Work to complete - Lay out the records below as a two-column Markdown table, with "Row" holding a running row number and "Line" holding the line itself. Cover everything from the start of the records up to and including the line with "93: (101, 39)", and leave out blank lines and pictures.

Data for processing -
--

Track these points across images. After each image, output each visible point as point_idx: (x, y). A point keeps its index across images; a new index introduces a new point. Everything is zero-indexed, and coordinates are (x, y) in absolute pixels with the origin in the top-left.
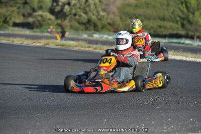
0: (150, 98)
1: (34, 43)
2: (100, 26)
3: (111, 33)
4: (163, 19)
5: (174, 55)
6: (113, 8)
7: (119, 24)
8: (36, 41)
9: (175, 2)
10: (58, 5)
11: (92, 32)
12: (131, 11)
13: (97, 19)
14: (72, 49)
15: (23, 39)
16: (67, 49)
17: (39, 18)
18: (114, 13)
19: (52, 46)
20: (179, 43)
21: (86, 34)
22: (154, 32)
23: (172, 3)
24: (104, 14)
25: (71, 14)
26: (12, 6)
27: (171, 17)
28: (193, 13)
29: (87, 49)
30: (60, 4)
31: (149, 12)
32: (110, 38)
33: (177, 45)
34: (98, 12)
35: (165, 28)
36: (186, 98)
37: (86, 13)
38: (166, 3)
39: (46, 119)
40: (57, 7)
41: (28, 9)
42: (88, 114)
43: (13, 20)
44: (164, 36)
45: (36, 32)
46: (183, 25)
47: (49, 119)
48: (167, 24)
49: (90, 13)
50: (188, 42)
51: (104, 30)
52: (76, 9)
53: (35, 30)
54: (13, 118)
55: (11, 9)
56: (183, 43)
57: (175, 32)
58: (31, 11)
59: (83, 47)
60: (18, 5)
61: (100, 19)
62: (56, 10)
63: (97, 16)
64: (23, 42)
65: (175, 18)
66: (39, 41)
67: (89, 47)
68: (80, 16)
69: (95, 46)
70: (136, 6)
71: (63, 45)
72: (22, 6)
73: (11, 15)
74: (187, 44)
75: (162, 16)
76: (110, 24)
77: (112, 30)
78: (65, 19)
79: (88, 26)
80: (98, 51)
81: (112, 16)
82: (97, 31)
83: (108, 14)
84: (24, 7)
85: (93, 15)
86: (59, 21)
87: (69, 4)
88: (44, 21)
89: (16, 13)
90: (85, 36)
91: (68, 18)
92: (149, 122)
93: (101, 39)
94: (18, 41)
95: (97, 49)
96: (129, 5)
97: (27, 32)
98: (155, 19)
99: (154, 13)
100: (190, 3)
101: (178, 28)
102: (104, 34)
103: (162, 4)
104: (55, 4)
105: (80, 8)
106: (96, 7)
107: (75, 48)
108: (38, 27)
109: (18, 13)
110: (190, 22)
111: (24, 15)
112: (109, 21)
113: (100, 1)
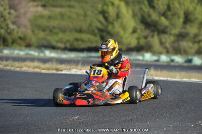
2: (10, 40)
3: (23, 48)
4: (80, 31)
6: (24, 21)
7: (31, 39)
9: (93, 12)
11: (2, 47)
12: (44, 23)
13: (6, 34)
18: (25, 26)
22: (71, 45)
23: (89, 13)
24: (14, 27)
28: (112, 24)
31: (64, 23)
32: (22, 53)
33: (96, 59)
34: (7, 25)
35: (83, 41)
36: (109, 117)
38: (82, 12)
44: (81, 50)
46: (102, 38)
48: (85, 36)
51: (15, 45)
57: (94, 45)
61: (10, 33)
63: (6, 31)
65: (93, 31)
69: (5, 63)
70: (50, 17)
75: (78, 28)
76: (20, 38)
77: (24, 44)
80: (8, 68)
81: (22, 29)
82: (7, 46)
83: (19, 27)
85: (2, 28)
93: (11, 55)
95: (8, 66)
96: (42, 17)
98: (71, 31)
101: (97, 41)
102: (15, 49)
103: (78, 15)
106: (5, 20)
110: (110, 34)
112: (20, 34)
113: (9, 13)
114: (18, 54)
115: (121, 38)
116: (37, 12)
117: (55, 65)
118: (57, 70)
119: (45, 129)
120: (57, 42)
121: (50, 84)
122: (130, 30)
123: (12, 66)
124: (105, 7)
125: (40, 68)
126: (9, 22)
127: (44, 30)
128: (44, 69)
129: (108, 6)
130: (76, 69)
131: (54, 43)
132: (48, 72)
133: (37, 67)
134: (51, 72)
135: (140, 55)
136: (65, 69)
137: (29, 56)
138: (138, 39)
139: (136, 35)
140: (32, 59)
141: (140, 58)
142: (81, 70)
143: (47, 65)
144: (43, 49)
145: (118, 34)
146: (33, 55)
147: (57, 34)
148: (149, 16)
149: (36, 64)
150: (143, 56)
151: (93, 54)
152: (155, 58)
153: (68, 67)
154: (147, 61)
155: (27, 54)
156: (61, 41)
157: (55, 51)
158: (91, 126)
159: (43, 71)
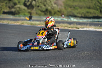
0: (81, 53)
1: (15, 23)
2: (53, 12)
3: (60, 16)
4: (89, 8)
5: (96, 28)
6: (60, 2)
7: (64, 12)
8: (16, 22)
11: (48, 16)
12: (71, 3)
13: (51, 9)
14: (37, 26)
15: (9, 21)
16: (34, 26)
17: (18, 9)
18: (61, 5)
19: (25, 24)
21: (45, 17)
22: (84, 15)
24: (55, 6)
25: (36, 6)
26: (2, 2)
27: (94, 7)
31: (81, 4)
32: (59, 19)
33: (97, 23)
34: (52, 5)
35: (90, 13)
37: (45, 5)
39: (22, 66)
40: (28, 2)
41: (11, 4)
42: (46, 63)
43: (3, 10)
44: (90, 18)
45: (17, 17)
47: (24, 66)
48: (92, 11)
49: (47, 5)
51: (56, 15)
52: (39, 3)
53: (16, 15)
54: (3, 66)
55: (2, 4)
56: (101, 22)
57: (96, 15)
58: (14, 5)
60: (6, 2)
61: (53, 9)
62: (28, 4)
63: (51, 7)
64: (9, 22)
65: (96, 7)
66: (18, 22)
68: (41, 7)
71: (31, 24)
72: (8, 2)
73: (2, 7)
75: (88, 6)
76: (58, 11)
77: (60, 14)
78: (33, 9)
79: (46, 13)
81: (60, 7)
83: (58, 6)
84: (9, 3)
85: (49, 6)
86: (29, 11)
88: (21, 10)
89: (4, 6)
91: (34, 9)
92: (81, 67)
94: (6, 22)
97: (11, 17)
98: (84, 8)
99: (84, 5)
101: (98, 13)
102: (55, 17)
105: (41, 2)
106: (51, 2)
107: (39, 25)
108: (17, 14)
109: (6, 6)
111: (9, 7)
112: (58, 9)
114: (57, 20)
117: (75, 26)
118: (76, 28)
119: (69, 59)
120: (77, 13)
121: (73, 36)
125: (67, 27)
126: (53, 3)
127: (71, 7)
128: (70, 28)
130: (86, 27)
131: (76, 14)
132: (72, 29)
133: (66, 27)
134: (73, 29)
136: (81, 28)
140: (64, 22)
142: (88, 28)
143: (72, 26)
144: (70, 17)
146: (65, 20)
147: (77, 9)
149: (66, 25)
151: (96, 20)
153: (82, 26)
155: (62, 20)
156: (79, 13)
157: (76, 18)
158: (93, 57)
159: (69, 29)
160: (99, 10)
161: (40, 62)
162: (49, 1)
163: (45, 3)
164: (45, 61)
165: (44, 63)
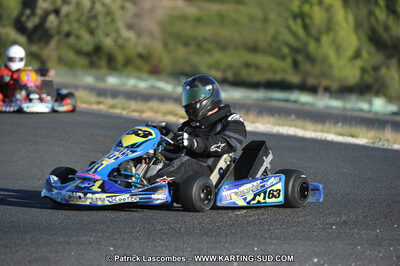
2: (120, 58)
3: (145, 75)
4: (254, 49)
5: (279, 125)
6: (150, 24)
7: (160, 60)
9: (279, 14)
10: (33, 13)
11: (104, 71)
12: (188, 30)
13: (115, 47)
18: (151, 34)
20: (287, 101)
21: (90, 75)
22: (236, 75)
23: (272, 16)
24: (130, 35)
25: (59, 32)
27: (271, 46)
28: (318, 40)
29: (95, 107)
30: (39, 12)
31: (225, 33)
32: (142, 85)
34: (117, 31)
35: (258, 68)
37: (92, 32)
38: (259, 14)
39: (8, 250)
40: (32, 18)
44: (255, 86)
46: (296, 65)
48: (263, 60)
49: (100, 33)
50: (305, 98)
51: (130, 69)
52: (70, 22)
56: (295, 102)
57: (278, 77)
59: (85, 102)
61: (122, 47)
62: (30, 24)
63: (115, 41)
65: (279, 49)
67: (99, 103)
68: (78, 37)
69: (110, 101)
70: (198, 20)
74: (303, 104)
75: (251, 43)
76: (141, 56)
77: (146, 67)
78: (47, 42)
79: (96, 59)
80: (117, 111)
81: (146, 40)
82: (115, 69)
83: (139, 34)
85: (107, 35)
86: (35, 48)
87: (57, 12)
90: (89, 80)
91: (53, 44)
93: (123, 88)
95: (117, 108)
96: (183, 18)
98: (237, 48)
99: (237, 36)
100: (311, 17)
101: (284, 71)
102: (129, 76)
103: (252, 18)
104: (28, 12)
105: (78, 21)
106: (113, 21)
110: (310, 58)
112: (140, 49)
113: (122, 8)
114: (135, 86)
115: (331, 67)
116: (174, 8)
120: (210, 67)
122: (350, 53)
123: (124, 109)
124: (306, 8)
125: (175, 115)
126: (121, 25)
127: (186, 44)
129: (311, 5)
131: (204, 70)
133: (170, 113)
135: (364, 101)
137: (155, 91)
138: (363, 70)
139: (359, 63)
140: (163, 98)
141: (365, 106)
142: (253, 122)
145: (325, 59)
146: (164, 90)
147: (209, 52)
148: (387, 28)
149: (170, 106)
150: (370, 103)
151: (277, 95)
152: (393, 108)
154: (376, 113)
155: (152, 87)
156: (216, 66)
160: (289, 60)
161: (75, 238)
162: (108, 19)
163: (93, 24)
164: (94, 234)
165: (90, 243)
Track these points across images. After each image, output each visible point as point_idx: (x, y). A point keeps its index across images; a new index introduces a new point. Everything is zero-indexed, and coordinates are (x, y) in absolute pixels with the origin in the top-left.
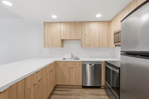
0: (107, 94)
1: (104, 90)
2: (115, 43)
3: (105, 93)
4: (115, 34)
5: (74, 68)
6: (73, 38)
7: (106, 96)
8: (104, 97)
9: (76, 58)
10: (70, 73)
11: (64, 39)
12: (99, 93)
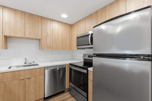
0: (72, 96)
1: (68, 92)
2: (77, 46)
3: (70, 95)
4: (78, 38)
5: (32, 78)
6: (29, 35)
7: (71, 97)
8: (70, 99)
9: (33, 64)
10: (25, 87)
11: (12, 35)
12: (65, 98)
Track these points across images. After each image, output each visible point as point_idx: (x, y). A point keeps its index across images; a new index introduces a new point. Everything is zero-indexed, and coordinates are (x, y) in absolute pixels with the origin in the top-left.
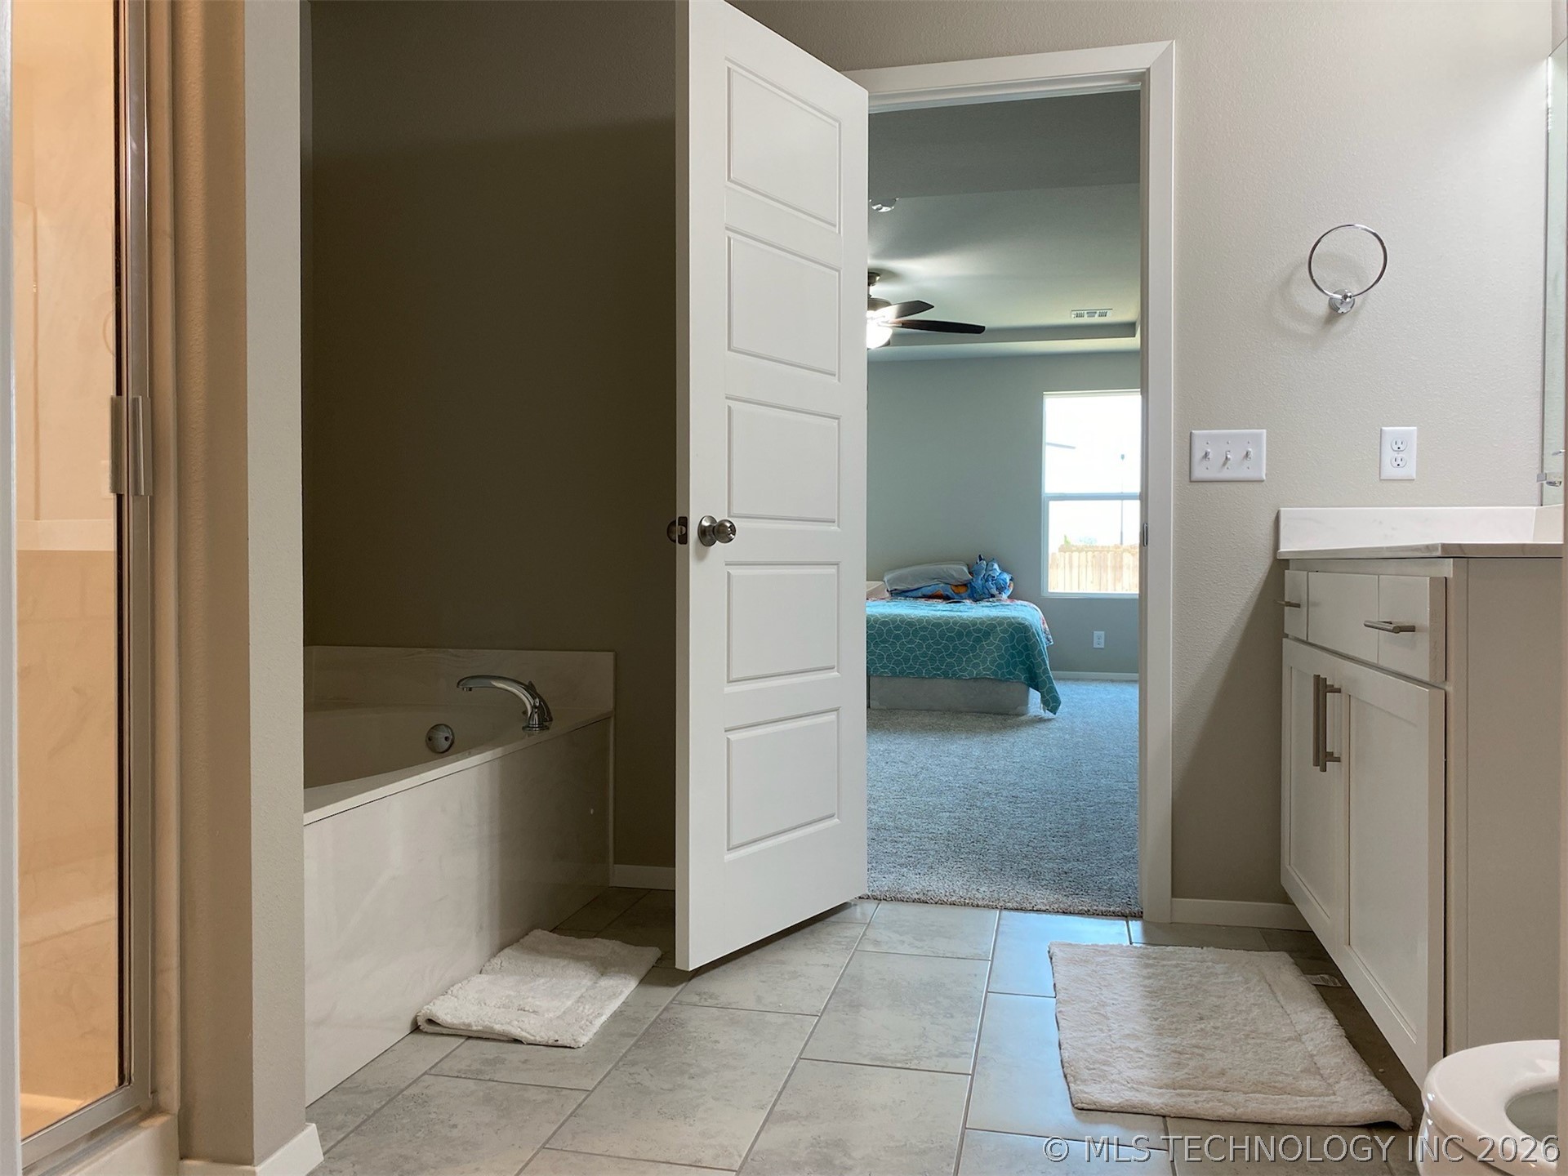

--

Response area -
| Row | Line |
|---|---|
| 1 | Track these points across images. After each image, output each visible point as point_idx: (x, y). A point keeps its index across images; a new index introduces a new point. Everything is zero-indexed, and coordinates are (x, y) in absolute pixels with the origin in the top-left. |
| 2 | 0: (150, 98) |
| 3 | 1: (34, 43) |
| 4 | 2: (100, 26) |
| 5 | 3: (111, 33) |
| 6 | 4: (163, 19) |
| 7 | 5: (174, 55) |
| 8 | 6: (113, 8) |
| 9 | 7: (119, 24) |
| 10 | 8: (36, 41) |
| 11 | 9: (175, 2) |
| 12 | 10: (58, 5) |
| 13 | 11: (92, 32) |
| 14 | 12: (131, 11) |
| 15 | 13: (97, 19) |
| 16 | 14: (72, 49) |
| 17 | 15: (23, 39) |
| 18 | 16: (67, 49) |
| 19 | 17: (39, 18) |
| 20 | 18: (114, 13) |
| 21 | 19: (52, 46) |
| 22 | 20: (179, 43) |
| 23 | 21: (86, 34) |
| 24 | 22: (154, 32) |
| 25 | 23: (172, 3) |
| 26 | 24: (104, 14) |
| 27 | 25: (71, 14) |
| 28 | 26: (12, 6) |
| 29 | 27: (171, 17) |
| 30 | 28: (193, 13) |
| 31 | 29: (87, 49) |
| 32 | 30: (60, 4) |
| 33 | 31: (149, 12) |
| 34 | 32: (110, 38) |
| 35 | 33: (177, 45) |
| 36 | 34: (98, 12) |
| 37 | 35: (165, 28) |
| 38 | 36: (186, 98) |
| 39 | 37: (86, 13) |
| 40 | 38: (166, 3) |
| 41 | 39: (46, 119) |
| 42 | 40: (57, 7) |
| 43 | 41: (28, 9) |
| 44 | 42: (88, 114) |
| 45 | 43: (13, 20) |
| 46 | 44: (164, 36) |
| 47 | 45: (36, 32) |
| 48 | 46: (183, 25) |
| 49 | 47: (49, 119) |
| 50 | 48: (167, 24) |
| 51 | 49: (90, 13) |
| 52 | 50: (188, 42) |
| 53 | 51: (104, 30) |
| 54 | 52: (76, 9) |
| 55 | 53: (35, 30) |
| 56 | 54: (13, 118) |
| 57 | 55: (11, 9) |
| 58 | 56: (183, 43) |
| 59 | 57: (175, 32) |
| 60 | 58: (31, 11) |
| 61 | 59: (83, 47) |
| 62 | 60: (18, 5) |
| 63 | 61: (100, 19) |
| 64 | 62: (56, 10) |
| 65 | 63: (97, 16) |
| 66 | 64: (23, 42) |
| 67 | 65: (175, 18) |
| 68 | 66: (39, 41) |
| 69 | 67: (89, 47) |
| 70 | 68: (80, 16) |
| 71 | 69: (95, 46) |
| 72 | 70: (136, 6) |
| 73 | 71: (63, 45) |
| 74 | 72: (22, 6) |
| 75 | 73: (11, 15) |
| 76 | 74: (187, 44) |
| 77 | 75: (162, 16) |
| 78 | 76: (110, 24) |
| 79 | 77: (112, 30) |
| 80 | 78: (65, 19) |
| 81 | 79: (88, 26) |
| 82 | 80: (98, 51) |
| 83 | 81: (112, 16) |
| 84 | 82: (97, 31) |
| 85 | 83: (108, 14) |
| 86 | 84: (24, 7) |
| 87 | 85: (93, 15) |
| 88 | 86: (59, 21) |
| 89 | 87: (69, 4) |
| 90 | 88: (44, 21) |
| 91 | 89: (16, 13) |
| 92 | 90: (85, 36) |
| 93 | 91: (68, 18) |
| 94 | 92: (149, 122) |
| 95 | 93: (101, 39) |